Your task
Could you find each line of the data below that contains the word "class" and copy those lines?

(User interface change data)
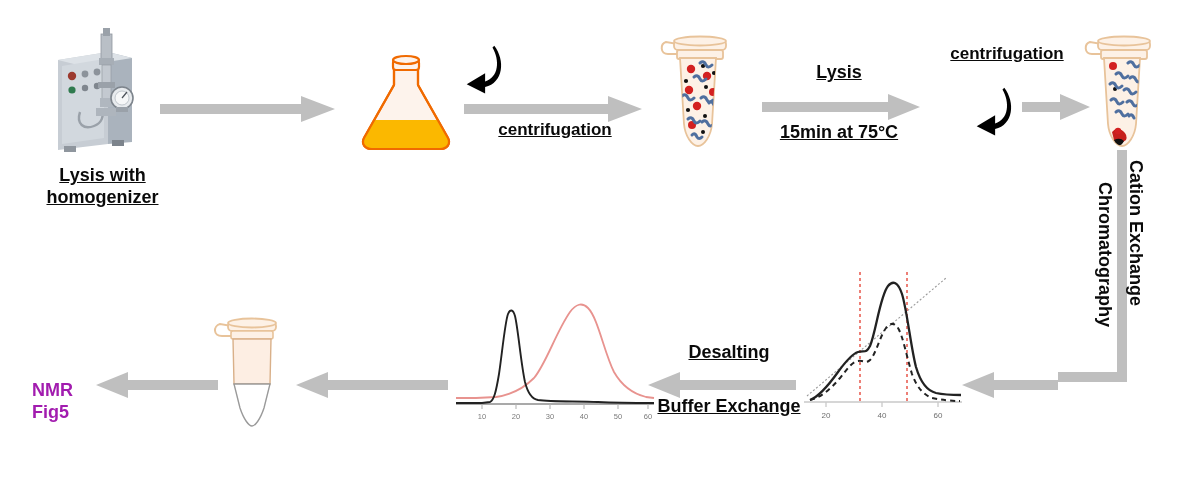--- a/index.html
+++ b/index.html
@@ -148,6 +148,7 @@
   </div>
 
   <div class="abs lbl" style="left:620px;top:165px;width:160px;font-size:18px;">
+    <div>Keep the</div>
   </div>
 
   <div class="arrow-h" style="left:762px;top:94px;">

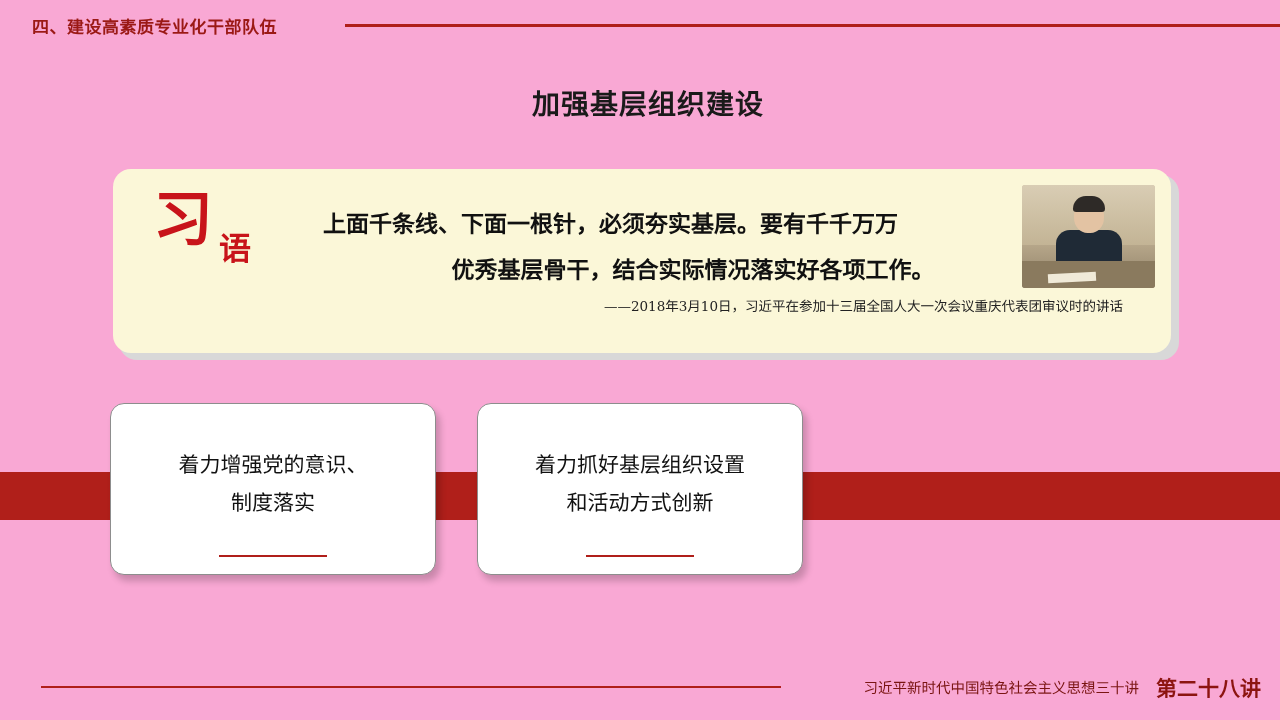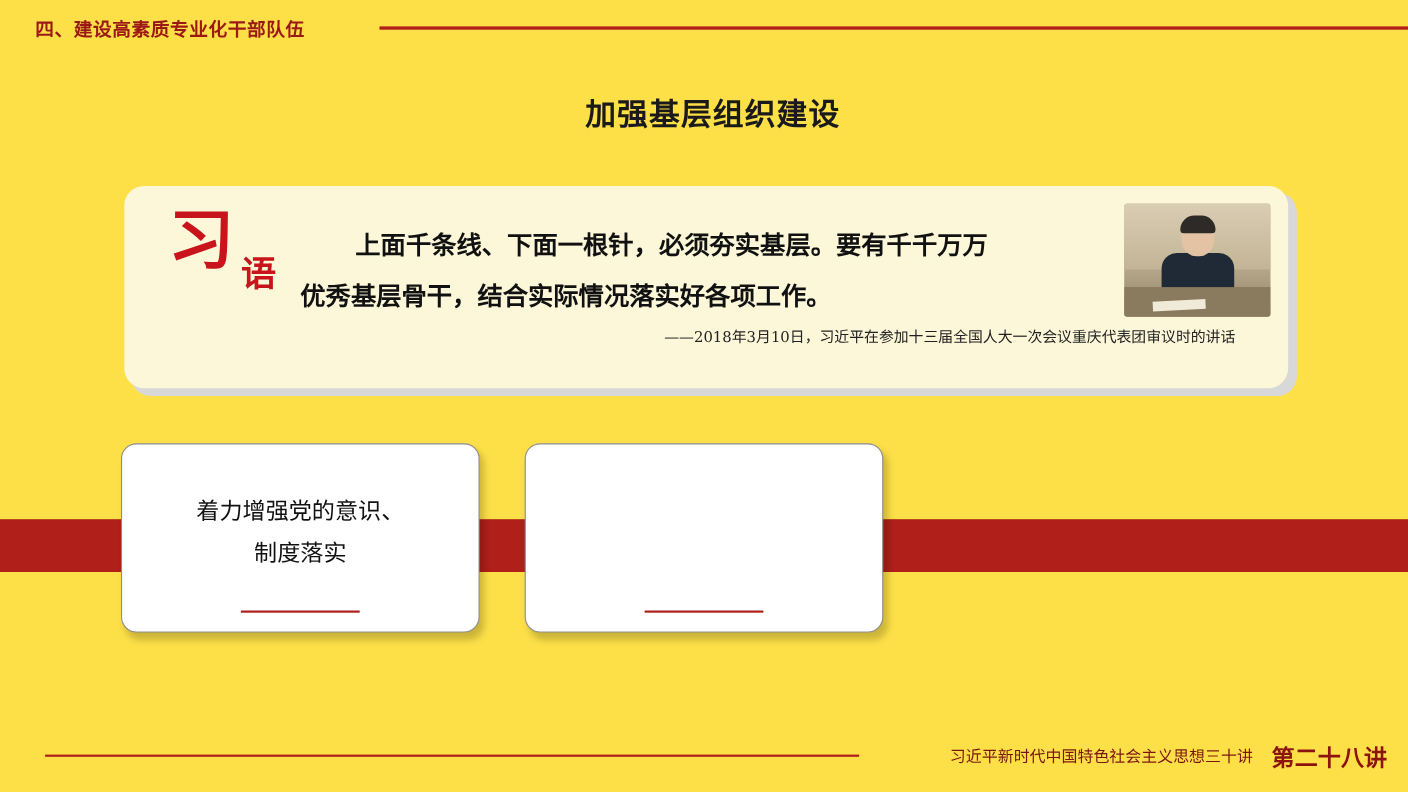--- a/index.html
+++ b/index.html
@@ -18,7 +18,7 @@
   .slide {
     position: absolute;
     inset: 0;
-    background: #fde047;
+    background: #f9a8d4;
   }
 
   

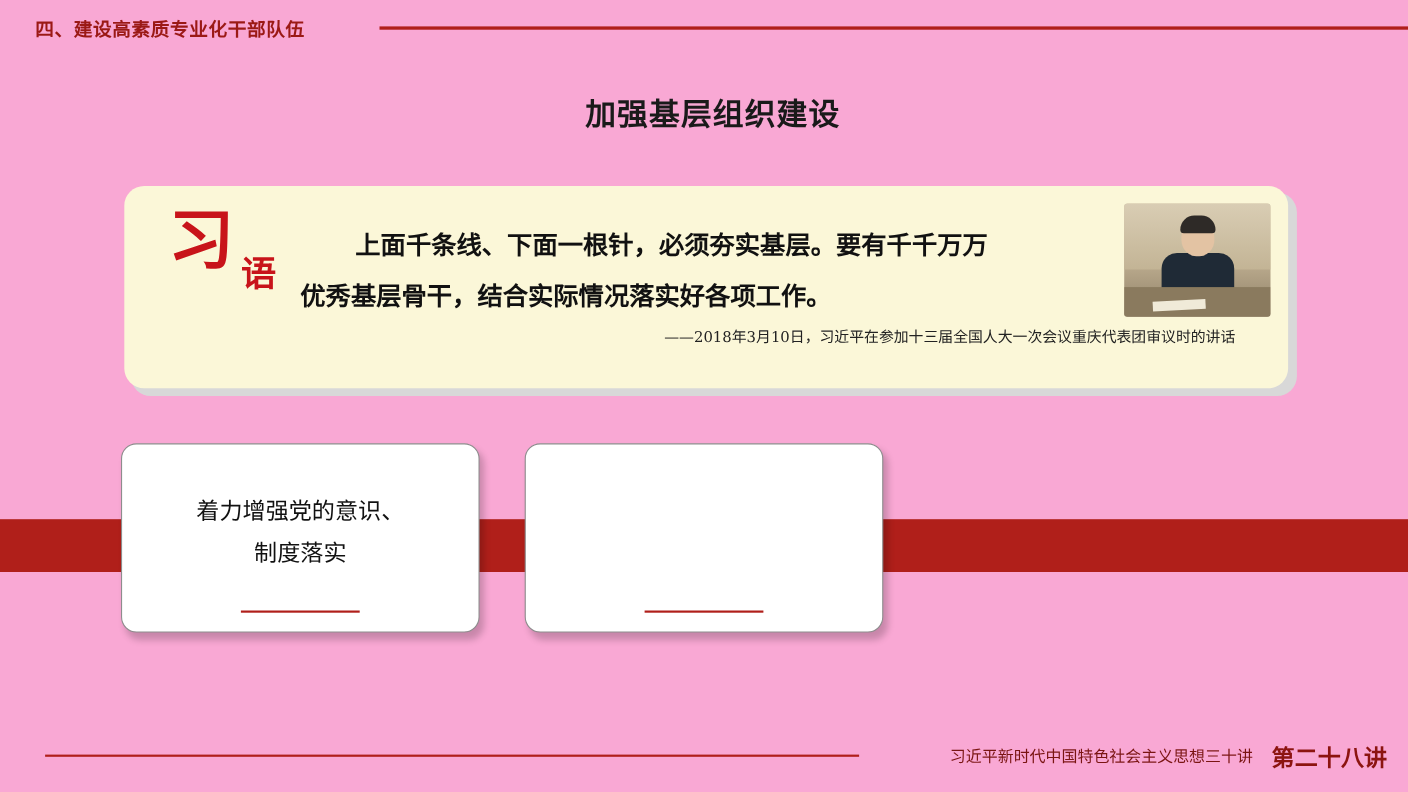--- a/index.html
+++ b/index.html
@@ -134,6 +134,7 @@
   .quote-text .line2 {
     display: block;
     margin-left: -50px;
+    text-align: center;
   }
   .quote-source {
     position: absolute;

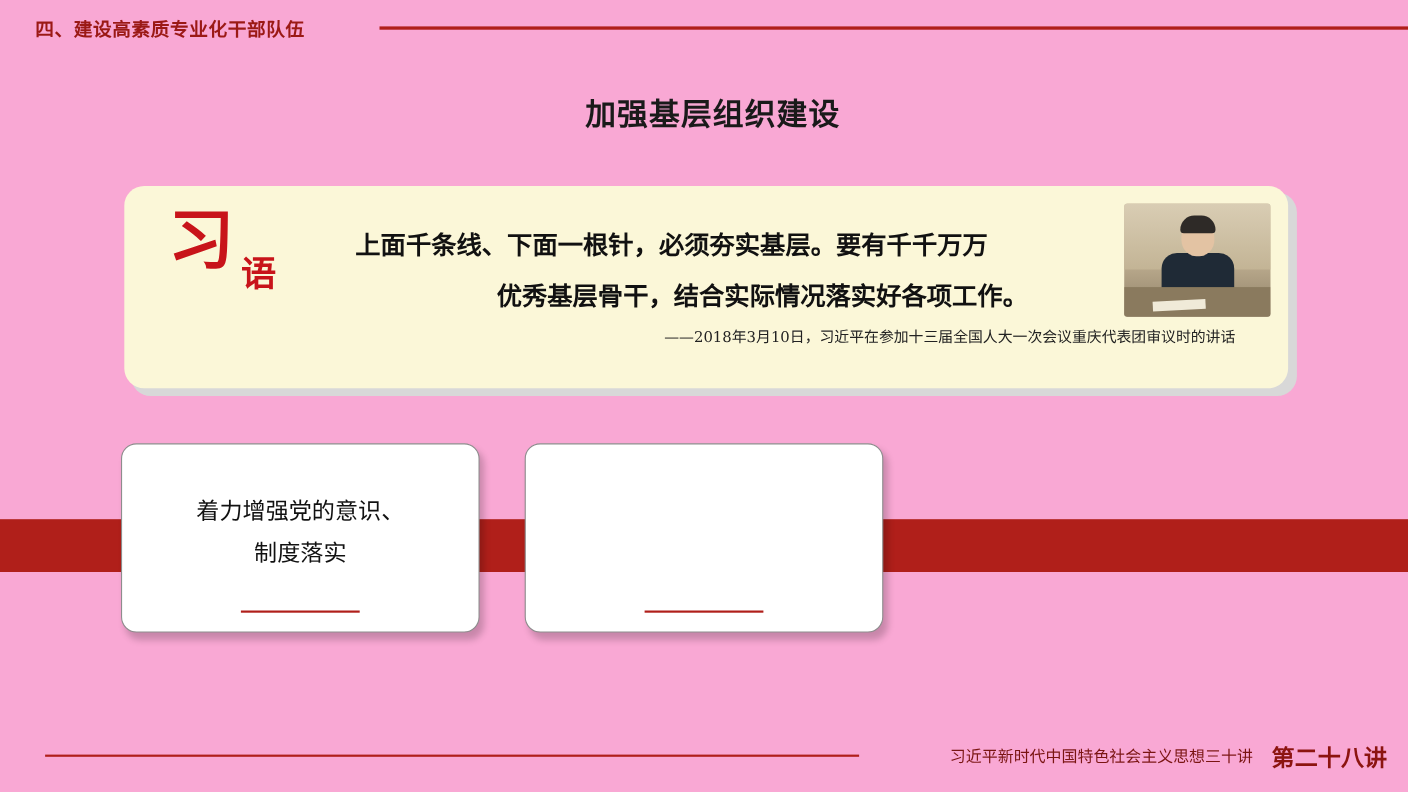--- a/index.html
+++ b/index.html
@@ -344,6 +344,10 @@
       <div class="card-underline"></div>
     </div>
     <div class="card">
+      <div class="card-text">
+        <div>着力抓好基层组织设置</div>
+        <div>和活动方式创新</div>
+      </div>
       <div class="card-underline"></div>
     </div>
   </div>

Written response
   <div class="abs lbl" style="left:620px;top:165px;width:160px;font-size:18px;">
   <div class="arrow-h" style="left:762px;top:94px;">
       <div class="card-underline"></div>
     <div class="card">
+      <div class="card-text">
       <div class="card-underline"></div>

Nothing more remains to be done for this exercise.